### [Quoted text]
Recall that FashionMNIST consists of a dataset of 60,000 training images and 10,000 test images. Each example is a 28&times;28 grayscale image, associated with a label from 10 classes, corresponding to a piece of clothing:

| Label   |  0  |  1  |  2  |  3  |  4  |  5  |  6  |  7  |  8  |  9  | 
| ------- | --- | --- | --- | --- | --- | --- | --- | --- | --- | --- | 
| Object  | T-shirt | Trousers | Pull-over | Dress | Coat | Sandal | Shirt | Sneaker | Bag | Boot |

We start by loading the dataset and then creating the associated dataloaders, which will be used to sample batches of images during training. However, unlike in the previous lab, we will now be careful to normalize the data, since this helps in training.

In [2]:
# The images, once loaded, are transformed in two ways: 
#  - They are turned to tensors
#  - They are normalized

# We construct a "transformator" to perform those two things.
transformator = transforms.Compose([
    transforms.ToTensor(),
    transforms.Normalize((0.5,), (0.5,))
])

# We can now import the training and test data
train_set = torchvision.datasets.FashionMNIST(root="./", download=True, 
                                              train=True,
                                              transform=transformator)

valid_set = torchvision.datasets.FashionMNIST(root="./", download=True, 
                                              train=False,
                                              transform=transformator)

# We now create our dataloaders
train_loader = torch.utils.data.DataLoader(train_set, batch_size=64, shuffle=True)
valid_loader = torch.utils.data.DataLoader(valid_set, batch_size=10000)

In [3]:
# new train set with images off center
nasty_transformator = transforms.Compose([
    transforms.ToTensor(),
    transforms.RandomAffine(0, translate=[0.1, 0]),
    transforms.Normalize((0.5,), (0.5,))
])

nasty_set = torchvision.datasets.FashionMNIST(root="./", download=True, 
                                              train=False,
                                              transform=nasty_transformator)
nasty_loader = torch.utils.data.DataLoader(nasty_set, batch_size=10000)

In [4]:
def evaluate(net, Xbatch, ybatch, loss):
  
    # Compute batch size
    batch_size = Xbatch.size(0)

### [Entries shown]
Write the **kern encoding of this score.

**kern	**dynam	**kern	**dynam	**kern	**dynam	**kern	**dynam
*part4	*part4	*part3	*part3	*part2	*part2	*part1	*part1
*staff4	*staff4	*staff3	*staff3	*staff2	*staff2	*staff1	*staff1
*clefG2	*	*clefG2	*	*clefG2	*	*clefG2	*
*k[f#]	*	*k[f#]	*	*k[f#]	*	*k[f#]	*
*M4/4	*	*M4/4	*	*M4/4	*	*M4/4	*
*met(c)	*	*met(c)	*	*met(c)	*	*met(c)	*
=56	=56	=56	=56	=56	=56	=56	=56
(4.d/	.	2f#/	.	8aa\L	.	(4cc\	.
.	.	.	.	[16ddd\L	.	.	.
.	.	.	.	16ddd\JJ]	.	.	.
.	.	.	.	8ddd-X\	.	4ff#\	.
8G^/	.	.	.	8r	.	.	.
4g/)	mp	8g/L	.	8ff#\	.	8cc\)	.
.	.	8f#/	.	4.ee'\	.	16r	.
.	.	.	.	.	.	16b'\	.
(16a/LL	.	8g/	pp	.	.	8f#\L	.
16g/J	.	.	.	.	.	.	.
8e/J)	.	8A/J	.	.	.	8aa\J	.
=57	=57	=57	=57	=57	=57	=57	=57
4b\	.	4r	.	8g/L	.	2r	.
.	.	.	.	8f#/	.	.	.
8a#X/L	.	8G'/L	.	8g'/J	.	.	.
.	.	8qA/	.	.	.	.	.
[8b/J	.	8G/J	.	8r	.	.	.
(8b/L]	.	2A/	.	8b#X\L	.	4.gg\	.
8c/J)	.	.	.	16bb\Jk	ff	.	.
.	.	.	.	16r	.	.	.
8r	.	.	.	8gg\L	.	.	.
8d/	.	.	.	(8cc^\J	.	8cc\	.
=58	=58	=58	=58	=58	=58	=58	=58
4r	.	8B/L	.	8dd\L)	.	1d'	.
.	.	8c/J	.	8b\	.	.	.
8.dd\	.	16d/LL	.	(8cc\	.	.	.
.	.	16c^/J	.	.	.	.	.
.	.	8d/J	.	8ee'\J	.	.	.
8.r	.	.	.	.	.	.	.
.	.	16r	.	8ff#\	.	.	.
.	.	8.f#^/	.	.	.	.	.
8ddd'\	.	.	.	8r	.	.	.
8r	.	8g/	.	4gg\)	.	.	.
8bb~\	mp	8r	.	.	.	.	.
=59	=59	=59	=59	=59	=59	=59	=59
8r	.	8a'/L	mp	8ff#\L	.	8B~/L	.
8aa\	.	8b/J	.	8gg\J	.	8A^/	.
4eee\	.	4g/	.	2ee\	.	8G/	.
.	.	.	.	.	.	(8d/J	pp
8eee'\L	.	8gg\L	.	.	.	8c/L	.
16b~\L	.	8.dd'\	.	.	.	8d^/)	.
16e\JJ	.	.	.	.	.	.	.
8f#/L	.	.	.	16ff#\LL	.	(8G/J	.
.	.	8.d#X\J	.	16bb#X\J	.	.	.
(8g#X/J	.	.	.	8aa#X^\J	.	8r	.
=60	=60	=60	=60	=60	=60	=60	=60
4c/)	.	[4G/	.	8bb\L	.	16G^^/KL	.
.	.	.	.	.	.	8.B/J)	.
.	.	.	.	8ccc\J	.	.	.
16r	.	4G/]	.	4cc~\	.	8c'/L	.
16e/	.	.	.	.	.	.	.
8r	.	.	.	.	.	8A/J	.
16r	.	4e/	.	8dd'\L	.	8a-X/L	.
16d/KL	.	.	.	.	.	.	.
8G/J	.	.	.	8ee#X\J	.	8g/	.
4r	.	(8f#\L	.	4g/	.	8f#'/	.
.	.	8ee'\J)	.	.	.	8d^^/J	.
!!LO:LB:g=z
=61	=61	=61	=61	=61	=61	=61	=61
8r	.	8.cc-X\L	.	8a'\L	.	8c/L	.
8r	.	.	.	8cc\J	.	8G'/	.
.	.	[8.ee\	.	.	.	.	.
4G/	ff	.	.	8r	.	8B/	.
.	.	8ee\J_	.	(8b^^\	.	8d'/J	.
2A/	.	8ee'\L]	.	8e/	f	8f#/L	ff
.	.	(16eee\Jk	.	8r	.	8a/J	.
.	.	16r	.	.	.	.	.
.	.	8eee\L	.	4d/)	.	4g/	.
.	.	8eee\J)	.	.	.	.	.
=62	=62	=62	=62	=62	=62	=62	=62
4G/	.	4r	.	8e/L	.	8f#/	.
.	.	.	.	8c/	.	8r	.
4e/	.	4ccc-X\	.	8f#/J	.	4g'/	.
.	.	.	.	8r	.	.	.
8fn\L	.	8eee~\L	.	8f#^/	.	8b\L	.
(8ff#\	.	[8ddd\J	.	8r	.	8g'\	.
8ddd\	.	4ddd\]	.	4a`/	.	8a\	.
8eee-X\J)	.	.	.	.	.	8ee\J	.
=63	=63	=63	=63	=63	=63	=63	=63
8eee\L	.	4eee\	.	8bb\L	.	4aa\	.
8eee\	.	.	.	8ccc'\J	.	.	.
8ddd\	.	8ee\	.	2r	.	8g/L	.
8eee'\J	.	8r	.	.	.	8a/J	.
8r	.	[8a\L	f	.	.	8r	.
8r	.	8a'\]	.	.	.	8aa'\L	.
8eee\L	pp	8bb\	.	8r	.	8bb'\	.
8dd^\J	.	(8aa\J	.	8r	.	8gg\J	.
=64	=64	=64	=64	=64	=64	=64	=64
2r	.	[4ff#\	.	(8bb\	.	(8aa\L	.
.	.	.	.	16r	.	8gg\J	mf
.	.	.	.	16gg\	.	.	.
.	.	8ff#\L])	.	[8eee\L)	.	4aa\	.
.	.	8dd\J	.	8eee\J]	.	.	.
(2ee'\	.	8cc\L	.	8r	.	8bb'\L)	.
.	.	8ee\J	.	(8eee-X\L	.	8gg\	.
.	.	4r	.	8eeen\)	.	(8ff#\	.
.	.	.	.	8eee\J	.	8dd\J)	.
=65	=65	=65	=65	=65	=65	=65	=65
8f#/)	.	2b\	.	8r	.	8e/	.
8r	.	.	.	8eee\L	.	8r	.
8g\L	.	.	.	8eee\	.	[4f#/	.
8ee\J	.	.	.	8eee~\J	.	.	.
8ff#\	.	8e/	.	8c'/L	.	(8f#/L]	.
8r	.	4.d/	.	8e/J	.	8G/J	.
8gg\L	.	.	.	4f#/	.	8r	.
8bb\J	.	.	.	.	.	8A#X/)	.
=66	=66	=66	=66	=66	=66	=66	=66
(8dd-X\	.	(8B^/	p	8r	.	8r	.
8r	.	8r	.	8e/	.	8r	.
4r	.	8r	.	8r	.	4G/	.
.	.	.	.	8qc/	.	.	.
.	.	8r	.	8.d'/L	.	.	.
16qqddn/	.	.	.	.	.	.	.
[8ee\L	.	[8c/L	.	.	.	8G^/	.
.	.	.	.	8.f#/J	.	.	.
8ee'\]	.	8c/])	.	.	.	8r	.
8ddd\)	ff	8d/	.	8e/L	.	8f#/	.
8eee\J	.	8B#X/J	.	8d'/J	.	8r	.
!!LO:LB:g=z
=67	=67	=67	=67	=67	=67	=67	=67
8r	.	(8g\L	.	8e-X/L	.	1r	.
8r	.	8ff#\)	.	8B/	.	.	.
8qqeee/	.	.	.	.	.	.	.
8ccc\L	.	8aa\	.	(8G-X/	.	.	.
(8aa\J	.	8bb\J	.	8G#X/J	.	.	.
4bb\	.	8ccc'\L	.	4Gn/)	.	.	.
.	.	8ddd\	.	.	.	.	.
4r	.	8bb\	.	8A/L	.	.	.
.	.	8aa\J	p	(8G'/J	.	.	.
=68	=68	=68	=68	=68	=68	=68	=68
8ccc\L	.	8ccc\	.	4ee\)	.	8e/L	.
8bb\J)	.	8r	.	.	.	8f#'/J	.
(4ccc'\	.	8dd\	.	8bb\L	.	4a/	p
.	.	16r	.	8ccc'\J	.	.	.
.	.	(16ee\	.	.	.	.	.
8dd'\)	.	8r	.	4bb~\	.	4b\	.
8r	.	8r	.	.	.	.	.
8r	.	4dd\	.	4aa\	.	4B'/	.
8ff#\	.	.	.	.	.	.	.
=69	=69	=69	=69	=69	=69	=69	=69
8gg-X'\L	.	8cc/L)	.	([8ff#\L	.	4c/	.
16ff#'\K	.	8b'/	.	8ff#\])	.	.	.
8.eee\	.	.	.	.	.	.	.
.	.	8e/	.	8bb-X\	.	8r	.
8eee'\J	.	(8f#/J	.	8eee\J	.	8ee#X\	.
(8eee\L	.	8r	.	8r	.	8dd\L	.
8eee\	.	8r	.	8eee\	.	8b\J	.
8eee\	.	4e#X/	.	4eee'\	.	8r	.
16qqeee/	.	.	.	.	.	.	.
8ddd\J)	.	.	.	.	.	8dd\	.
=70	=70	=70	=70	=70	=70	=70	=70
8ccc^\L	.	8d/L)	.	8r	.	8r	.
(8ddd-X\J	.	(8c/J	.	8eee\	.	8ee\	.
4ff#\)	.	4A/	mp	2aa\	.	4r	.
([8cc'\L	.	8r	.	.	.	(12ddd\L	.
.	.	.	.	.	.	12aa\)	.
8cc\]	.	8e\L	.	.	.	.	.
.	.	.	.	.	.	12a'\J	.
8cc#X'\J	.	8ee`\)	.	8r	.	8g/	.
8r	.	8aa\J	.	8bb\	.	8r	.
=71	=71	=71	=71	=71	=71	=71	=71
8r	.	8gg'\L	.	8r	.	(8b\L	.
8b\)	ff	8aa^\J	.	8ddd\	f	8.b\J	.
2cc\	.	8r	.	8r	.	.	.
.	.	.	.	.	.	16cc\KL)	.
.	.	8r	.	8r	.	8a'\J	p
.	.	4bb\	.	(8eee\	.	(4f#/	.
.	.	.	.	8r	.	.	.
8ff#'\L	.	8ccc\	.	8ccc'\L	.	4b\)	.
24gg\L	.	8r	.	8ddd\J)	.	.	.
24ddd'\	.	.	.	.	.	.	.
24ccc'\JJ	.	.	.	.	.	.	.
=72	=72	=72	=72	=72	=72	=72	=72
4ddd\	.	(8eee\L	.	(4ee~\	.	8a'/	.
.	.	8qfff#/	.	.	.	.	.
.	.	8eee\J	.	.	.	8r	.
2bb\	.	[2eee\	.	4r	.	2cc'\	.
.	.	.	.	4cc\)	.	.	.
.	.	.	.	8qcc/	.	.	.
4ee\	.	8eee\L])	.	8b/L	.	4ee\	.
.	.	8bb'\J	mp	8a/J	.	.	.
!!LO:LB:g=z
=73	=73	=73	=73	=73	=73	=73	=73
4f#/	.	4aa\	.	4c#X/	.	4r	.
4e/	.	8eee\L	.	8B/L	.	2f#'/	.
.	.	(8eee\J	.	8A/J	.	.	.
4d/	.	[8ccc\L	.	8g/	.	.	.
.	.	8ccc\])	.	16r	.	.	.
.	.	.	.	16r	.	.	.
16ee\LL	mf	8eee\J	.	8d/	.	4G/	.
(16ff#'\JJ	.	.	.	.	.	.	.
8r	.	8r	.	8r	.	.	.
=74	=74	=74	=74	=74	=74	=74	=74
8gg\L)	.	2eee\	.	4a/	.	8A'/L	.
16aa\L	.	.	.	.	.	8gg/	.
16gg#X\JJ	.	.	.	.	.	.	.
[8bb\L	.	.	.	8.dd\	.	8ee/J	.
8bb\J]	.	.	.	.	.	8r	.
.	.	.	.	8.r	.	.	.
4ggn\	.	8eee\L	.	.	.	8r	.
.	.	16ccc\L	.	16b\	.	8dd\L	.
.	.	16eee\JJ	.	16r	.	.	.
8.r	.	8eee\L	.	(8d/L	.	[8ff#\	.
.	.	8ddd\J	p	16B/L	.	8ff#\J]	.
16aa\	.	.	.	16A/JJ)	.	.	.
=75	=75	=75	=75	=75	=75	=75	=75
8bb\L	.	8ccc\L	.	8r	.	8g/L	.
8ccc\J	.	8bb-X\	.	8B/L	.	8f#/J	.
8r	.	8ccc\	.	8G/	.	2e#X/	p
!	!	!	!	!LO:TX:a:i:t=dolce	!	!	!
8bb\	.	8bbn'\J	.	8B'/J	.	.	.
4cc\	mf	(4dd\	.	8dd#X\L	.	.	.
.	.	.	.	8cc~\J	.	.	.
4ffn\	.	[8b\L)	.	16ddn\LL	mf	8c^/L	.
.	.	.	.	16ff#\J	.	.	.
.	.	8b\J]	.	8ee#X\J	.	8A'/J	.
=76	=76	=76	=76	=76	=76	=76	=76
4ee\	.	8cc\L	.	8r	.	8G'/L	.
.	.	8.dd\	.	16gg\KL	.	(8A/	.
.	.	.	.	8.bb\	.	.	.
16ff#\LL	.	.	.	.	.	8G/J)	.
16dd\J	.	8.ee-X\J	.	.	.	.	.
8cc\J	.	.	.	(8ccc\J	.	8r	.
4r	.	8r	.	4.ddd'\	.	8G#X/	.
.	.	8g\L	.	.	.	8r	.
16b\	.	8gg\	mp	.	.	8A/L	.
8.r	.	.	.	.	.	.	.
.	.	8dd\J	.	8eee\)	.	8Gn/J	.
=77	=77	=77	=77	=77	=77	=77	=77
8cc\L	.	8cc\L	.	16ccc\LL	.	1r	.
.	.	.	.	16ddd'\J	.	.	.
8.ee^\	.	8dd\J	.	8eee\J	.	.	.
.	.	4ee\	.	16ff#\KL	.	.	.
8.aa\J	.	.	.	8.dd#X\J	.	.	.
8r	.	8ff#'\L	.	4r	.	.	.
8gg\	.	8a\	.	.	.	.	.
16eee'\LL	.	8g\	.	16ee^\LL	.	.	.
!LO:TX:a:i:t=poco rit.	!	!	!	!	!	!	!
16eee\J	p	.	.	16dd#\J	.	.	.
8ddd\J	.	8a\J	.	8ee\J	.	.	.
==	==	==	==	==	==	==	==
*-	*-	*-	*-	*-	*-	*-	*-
...
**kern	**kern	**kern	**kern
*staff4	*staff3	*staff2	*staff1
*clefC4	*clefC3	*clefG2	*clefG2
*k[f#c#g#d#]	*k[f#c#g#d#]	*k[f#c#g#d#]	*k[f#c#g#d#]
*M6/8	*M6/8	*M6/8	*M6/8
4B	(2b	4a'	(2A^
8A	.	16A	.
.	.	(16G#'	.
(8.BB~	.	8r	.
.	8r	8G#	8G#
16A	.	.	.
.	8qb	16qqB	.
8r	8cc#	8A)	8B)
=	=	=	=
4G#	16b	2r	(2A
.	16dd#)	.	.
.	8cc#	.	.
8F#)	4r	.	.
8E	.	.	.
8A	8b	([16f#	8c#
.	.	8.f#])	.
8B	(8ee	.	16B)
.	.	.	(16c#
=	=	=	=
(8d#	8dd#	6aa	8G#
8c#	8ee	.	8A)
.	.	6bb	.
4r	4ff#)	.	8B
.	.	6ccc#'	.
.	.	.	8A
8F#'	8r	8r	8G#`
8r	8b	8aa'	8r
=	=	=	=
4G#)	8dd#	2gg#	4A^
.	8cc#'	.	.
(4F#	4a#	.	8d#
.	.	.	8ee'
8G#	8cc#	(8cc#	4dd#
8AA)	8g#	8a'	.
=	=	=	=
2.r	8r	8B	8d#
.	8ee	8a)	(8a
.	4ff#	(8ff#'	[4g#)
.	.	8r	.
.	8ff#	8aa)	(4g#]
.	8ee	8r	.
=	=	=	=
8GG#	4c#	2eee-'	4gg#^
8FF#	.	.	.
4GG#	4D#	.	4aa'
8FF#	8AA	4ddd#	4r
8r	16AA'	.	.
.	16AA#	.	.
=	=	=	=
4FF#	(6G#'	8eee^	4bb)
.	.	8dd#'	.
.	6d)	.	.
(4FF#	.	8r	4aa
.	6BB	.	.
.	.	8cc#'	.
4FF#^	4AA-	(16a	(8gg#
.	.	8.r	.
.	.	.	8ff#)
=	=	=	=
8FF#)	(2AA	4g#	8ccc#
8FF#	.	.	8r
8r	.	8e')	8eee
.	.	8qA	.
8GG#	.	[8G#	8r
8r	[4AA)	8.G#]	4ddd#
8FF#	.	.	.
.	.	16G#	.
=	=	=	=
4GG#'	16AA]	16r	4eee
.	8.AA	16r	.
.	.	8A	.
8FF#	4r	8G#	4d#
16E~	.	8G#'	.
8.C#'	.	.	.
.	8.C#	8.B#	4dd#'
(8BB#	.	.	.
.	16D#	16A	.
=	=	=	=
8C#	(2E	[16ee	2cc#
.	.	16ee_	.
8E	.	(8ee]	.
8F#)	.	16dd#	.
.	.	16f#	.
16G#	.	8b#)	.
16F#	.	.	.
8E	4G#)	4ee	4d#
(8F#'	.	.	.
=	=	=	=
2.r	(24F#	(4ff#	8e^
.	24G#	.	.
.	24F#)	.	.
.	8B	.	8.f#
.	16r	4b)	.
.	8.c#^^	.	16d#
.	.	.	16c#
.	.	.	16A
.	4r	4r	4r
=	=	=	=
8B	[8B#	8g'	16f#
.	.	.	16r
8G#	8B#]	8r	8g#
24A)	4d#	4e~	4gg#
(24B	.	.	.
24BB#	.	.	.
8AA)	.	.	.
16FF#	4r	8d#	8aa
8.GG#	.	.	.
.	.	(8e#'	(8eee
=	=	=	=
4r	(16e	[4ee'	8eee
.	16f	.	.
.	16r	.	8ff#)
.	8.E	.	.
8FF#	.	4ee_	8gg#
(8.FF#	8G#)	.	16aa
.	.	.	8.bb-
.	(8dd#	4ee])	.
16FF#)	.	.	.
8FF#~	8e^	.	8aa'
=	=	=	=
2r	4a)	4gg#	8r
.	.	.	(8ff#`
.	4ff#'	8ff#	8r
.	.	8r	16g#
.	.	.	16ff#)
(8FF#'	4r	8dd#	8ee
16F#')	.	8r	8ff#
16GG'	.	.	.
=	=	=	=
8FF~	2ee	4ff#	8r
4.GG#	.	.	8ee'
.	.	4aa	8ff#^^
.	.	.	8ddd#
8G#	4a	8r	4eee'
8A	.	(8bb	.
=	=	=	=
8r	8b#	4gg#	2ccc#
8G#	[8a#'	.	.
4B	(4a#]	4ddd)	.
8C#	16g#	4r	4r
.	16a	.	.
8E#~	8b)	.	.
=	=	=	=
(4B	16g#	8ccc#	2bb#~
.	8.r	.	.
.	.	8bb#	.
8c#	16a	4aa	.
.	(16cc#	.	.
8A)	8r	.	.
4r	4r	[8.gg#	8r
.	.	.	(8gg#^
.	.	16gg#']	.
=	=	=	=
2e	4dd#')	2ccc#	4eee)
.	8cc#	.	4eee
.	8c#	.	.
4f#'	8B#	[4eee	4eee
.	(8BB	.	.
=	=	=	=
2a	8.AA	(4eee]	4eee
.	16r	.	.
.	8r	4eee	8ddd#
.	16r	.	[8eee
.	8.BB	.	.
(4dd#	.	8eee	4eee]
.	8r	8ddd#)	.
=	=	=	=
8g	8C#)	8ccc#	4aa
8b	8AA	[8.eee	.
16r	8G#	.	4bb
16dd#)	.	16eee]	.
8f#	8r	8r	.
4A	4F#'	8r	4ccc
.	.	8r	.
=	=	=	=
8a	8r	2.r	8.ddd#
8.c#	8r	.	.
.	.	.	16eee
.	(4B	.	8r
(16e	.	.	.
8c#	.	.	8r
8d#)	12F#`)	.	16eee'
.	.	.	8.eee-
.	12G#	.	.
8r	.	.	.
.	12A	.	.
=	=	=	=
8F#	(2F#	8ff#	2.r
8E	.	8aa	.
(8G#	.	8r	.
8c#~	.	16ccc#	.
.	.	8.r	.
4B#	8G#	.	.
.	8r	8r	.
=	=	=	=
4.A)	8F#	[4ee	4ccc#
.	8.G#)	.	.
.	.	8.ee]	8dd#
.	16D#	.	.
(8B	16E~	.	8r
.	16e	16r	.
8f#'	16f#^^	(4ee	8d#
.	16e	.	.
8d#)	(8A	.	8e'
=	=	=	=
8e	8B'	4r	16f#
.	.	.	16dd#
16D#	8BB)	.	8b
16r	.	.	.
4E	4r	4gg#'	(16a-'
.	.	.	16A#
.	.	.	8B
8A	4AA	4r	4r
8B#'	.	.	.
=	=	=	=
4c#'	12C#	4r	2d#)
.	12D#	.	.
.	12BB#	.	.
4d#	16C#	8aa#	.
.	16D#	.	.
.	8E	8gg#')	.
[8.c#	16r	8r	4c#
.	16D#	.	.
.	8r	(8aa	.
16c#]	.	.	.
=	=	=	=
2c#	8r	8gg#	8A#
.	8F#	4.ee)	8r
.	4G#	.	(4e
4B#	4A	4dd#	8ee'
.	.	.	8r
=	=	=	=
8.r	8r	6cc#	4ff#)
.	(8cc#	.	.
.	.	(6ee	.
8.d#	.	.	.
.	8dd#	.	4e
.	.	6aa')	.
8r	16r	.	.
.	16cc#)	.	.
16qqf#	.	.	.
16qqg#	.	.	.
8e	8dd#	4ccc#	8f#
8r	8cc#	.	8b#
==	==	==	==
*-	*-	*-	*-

### [Task to complete]
Can you write the next part of the FashionMNIST notebook text, starting right after its last line?

### [Result for this exercise]
    # We first set the network to "evaluation mode". This is useful, for 
    # example, in dropout layers, which should behave differently in training 
    # and evaluation.
    net.eval()

    # We compute both scores and labels
    outputs = net(Xbatch)
    _, labels = torch.max(outputs, dim=1)

    # Compute loss
    l = loss(outputs, ybatch).item()

    # Compute accuracy
    acc = torch.sum(labels == ybatch.data).double().item() / batch_size
    
    # We reset the network back to training mode
    net.train()
    
    return l, acc

We also define a general function to be used when training a neural network. We call the function `train_network`. The function shall receive, as arguments:

* The neural network
* The loss function
* The optimizer
* The training data loader

We'll also include an optional parameter to specify the number of epochs (we'll use 20 as the default value).

In [5]:
def train_network(net, loss, optimizer, trainloader, testloader, num_epochs=20):
    
    # We start by initializing two lists, to track the loss and accuracy during
    # training.
    train_losses = []
    train_accuracies = []

    valid_losses = []
    valid_accuracies = []

    for ep in range(num_epochs):
        print('\n- Training epoch: %i -' % ep)

        # We use auxiliary variables to keep track of loss and accuracy within 
        # an epoch
        running_loss = 0.
        running_acc  = 0.
        dataset_size = 0

        for Xbatch, ybatch in trainloader:
            batch_size = Xbatch.size(0)
            dataset_size += batch_size
            
            # We zero-out the gradient
            optimizer.zero_grad()

            # Compute output
            outputs = net(Xbatch)

            # Our outputs are *scores*, so we also compute the predicted labels, 
            # since we need them to check the accuracy
            #
            # To that purpose, we compute the class that maximizes the score.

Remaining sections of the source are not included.